◆ **Texte de la page**:
◇ ◇ ◇ ◇

Maxence Rigottier : Pendant dix ans, tu as été athlète de très très haut niveau.

Arthémon Hatungimana : Exactement.

Maxence Rigottier : Et pour toutes les personnes qui souhaitent s’améliorer sur le 800 mètres, quels sont les types de séances spécifiques à faire pour progresser sur le 800 mètres ?

Arthémon Hatungimana : En fait le 800 mètres est une distance très complexe, donc il faut être un athlète complet, un athlète qui fait de tout : il est fort en musculation, en vitesse, en endurance, et donc il doit avoir tous les atouts, toutes les spécificités de l’athlétisme. Je peux comparer un coureur de 800 mètres à un décathlonien : un meilleur décathlonien doit être aussi complet et pareil.

Maxence Rigottier : Pour toi le 800 mètres est l’une des disciplines où l’athlète doit être extrêmement complet.

Arthémon Hatungimana : Très complet. Quand vous regardez bien, vous voyez, le passage du 800 mètres en 48 secondes et pour finir en 1 mi 40 s. Une comparaison : vous regardez le bilan des athlètes français, vous regardez-leur 1 min 48 s, ça peut être dans les 25 premiers Français, mais par contre, quand il passe en 48 s, il y a encore un tour à faire.

Maxence Rigottier : Est-ce que 1 mi 48 s’ est environ 13, 5 secondes au 100.

Arthémon Hatungimana : En faisant 800 mètres en 1 min 48 s

Maxence Rigottier : Oui.

Arthémon Hatungimana : Exactement.

Maxence Rigottier : Tu faisais principalement une séance que des 150 mètres plusieurs sérient, soit des 100, 200, 300, 400. Explique-nous un peu quels types d’entraînements, quels types de séances on peut faire pour s’améliorer personnellement sur 800 mètres.

◇ ◇ ◇ ◇

◆ **Consigne**: Dans l'entretien sur le 800 mètres, reportez mot pour mot tout ce qui va de « Maxence Rigottier : Pour » jusqu'à « Rigottier : Oui. ».

◆ **Données disponibles**:
◇ ◇ ◇ ◇

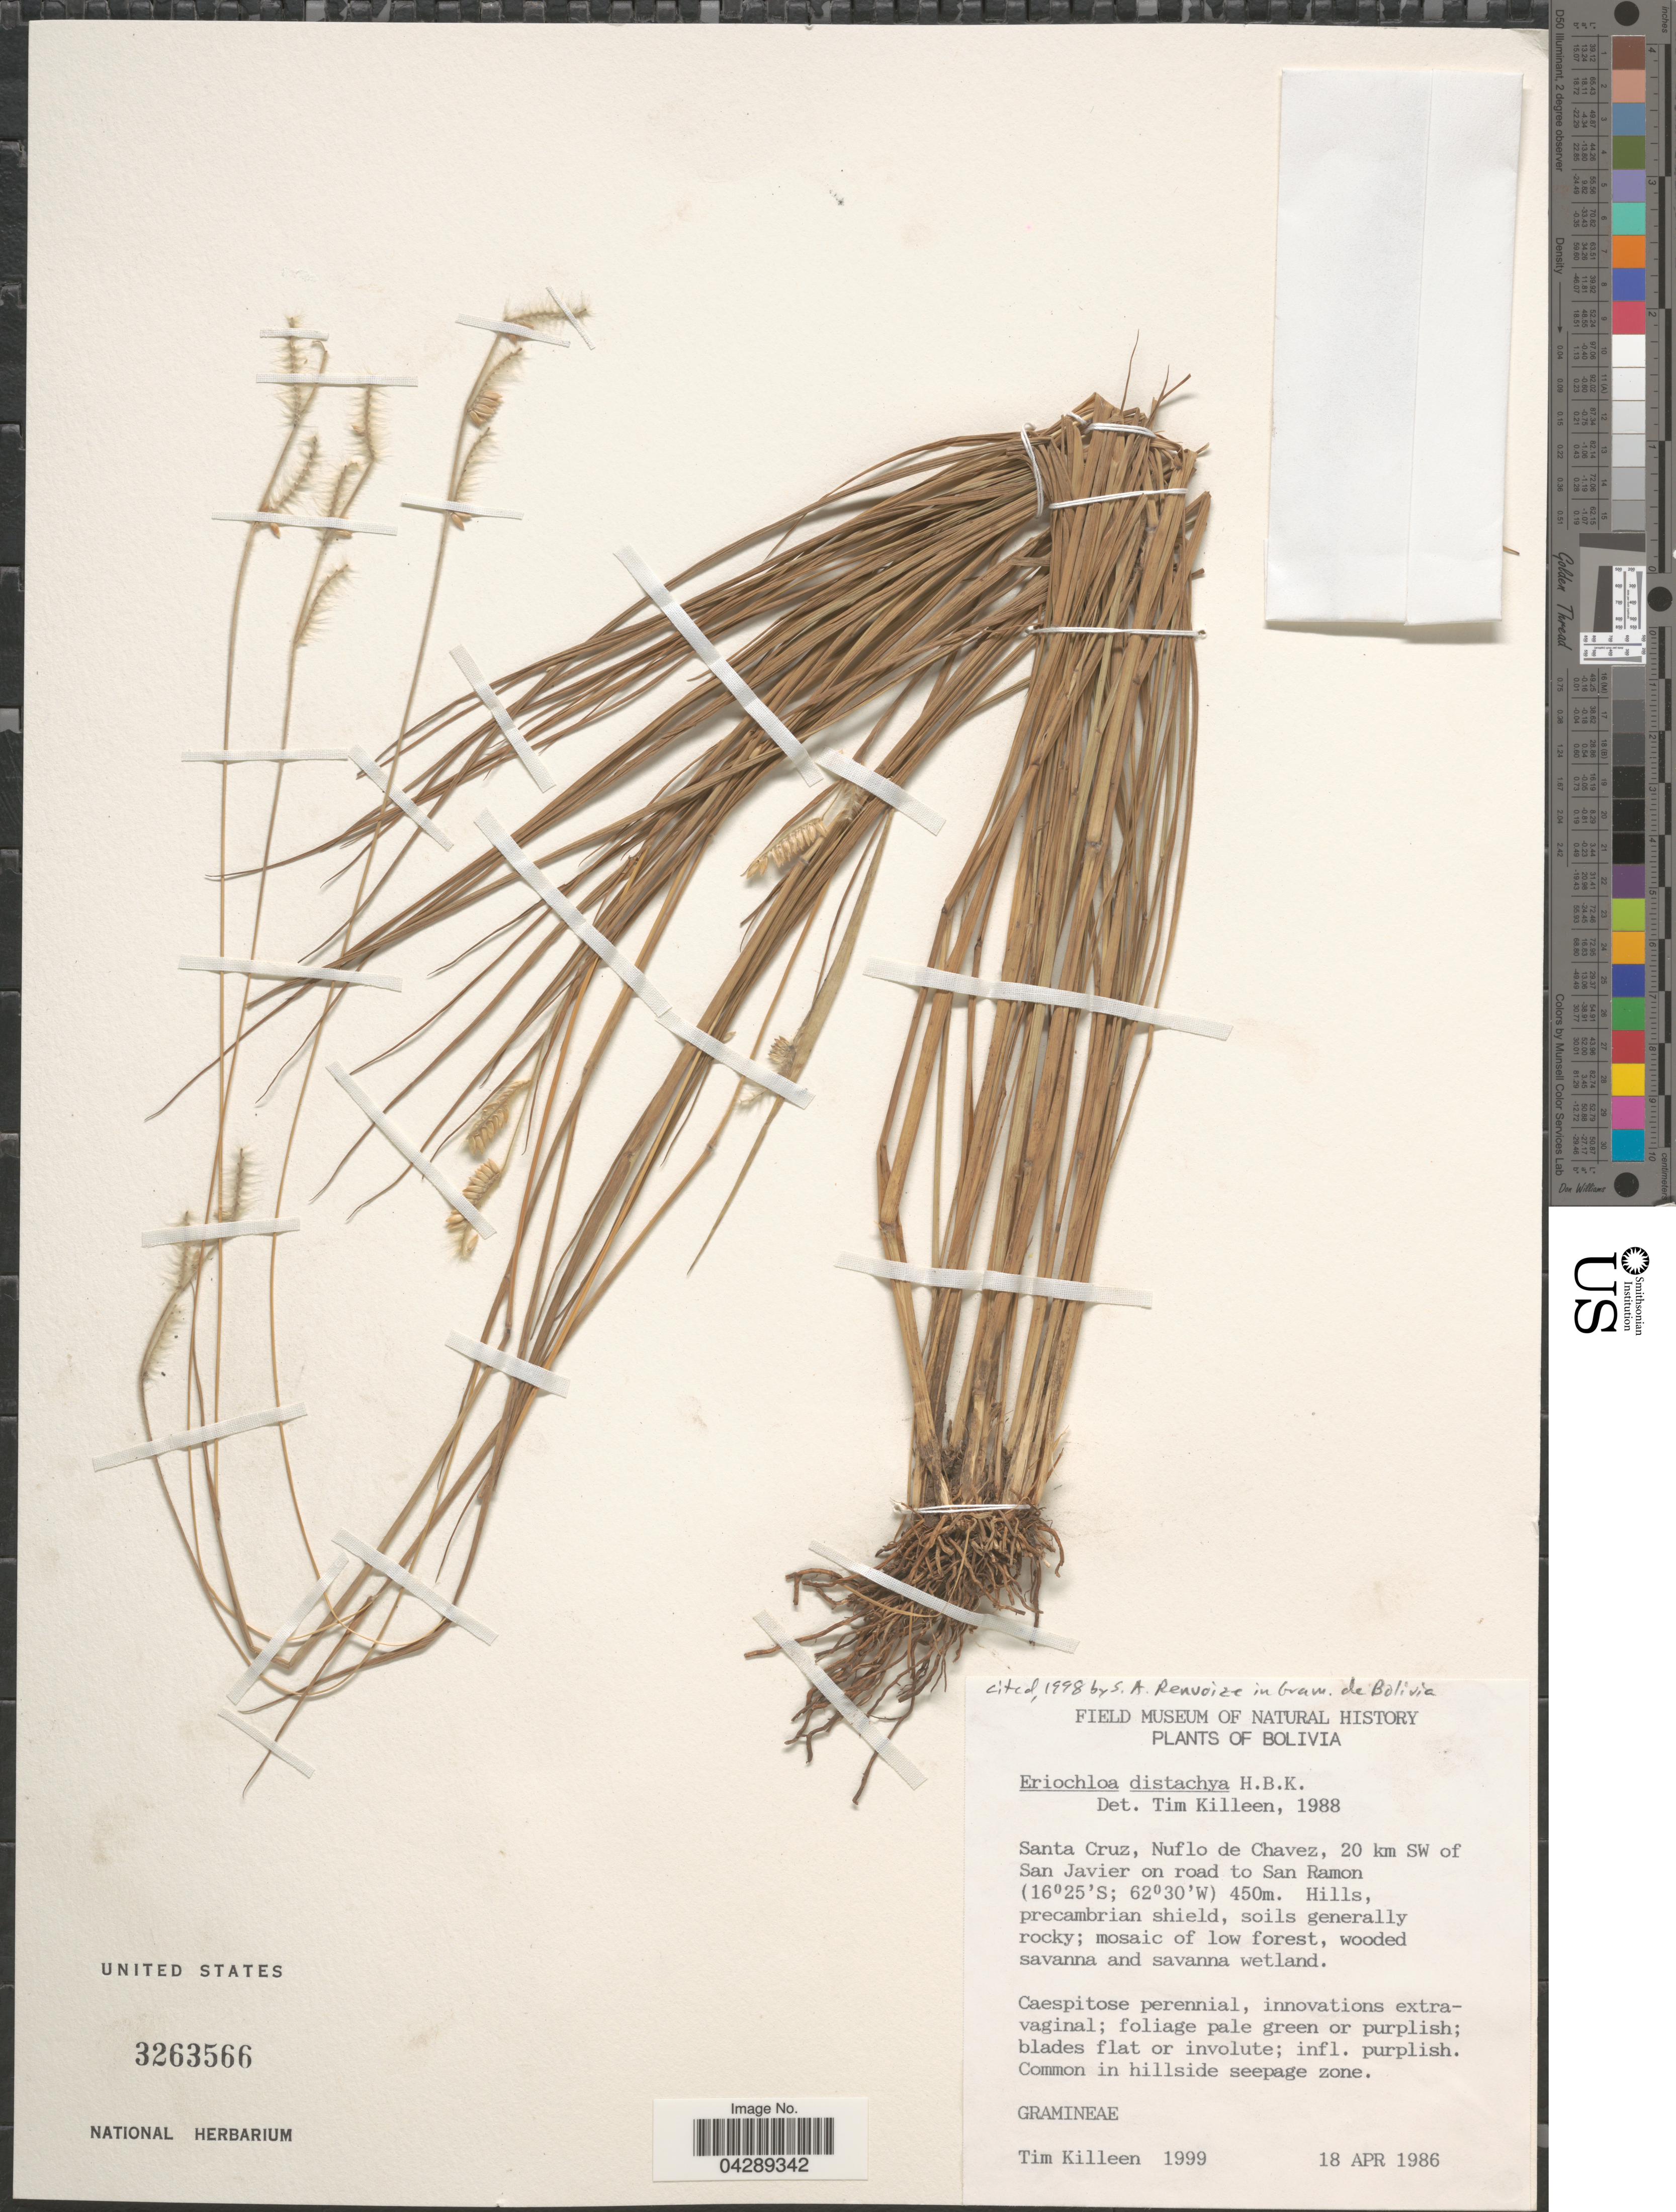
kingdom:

◇ ◇ ◇ ◇

◆ **Corrigé**:
Maxence Rigottier : Pour toi le 800 mètres est l’une des disciplines où l’athlète doit être extrêmement complet.

Arthémon Hatungimana : Très complet. Quand vous regardez bien, vous voyez, le passage du 800 mètres en 48 secondes et pour finir en 1 mi 40 s. Une comparaison : vous regardez le bilan des athlètes français, vous regardez-leur 1 min 48 s, ça peut être dans les 25 premiers Français, mais par contre, quand il passe en 48 s, il y a encore un tour à faire.

Maxence Rigottier : Est-ce que 1 mi 48 s’ est environ 13, 5 secondes au 100.

Arthémon Hatungimana : En faisant 800 mètres en 1 min 48 s

Maxence Rigottier : Oui.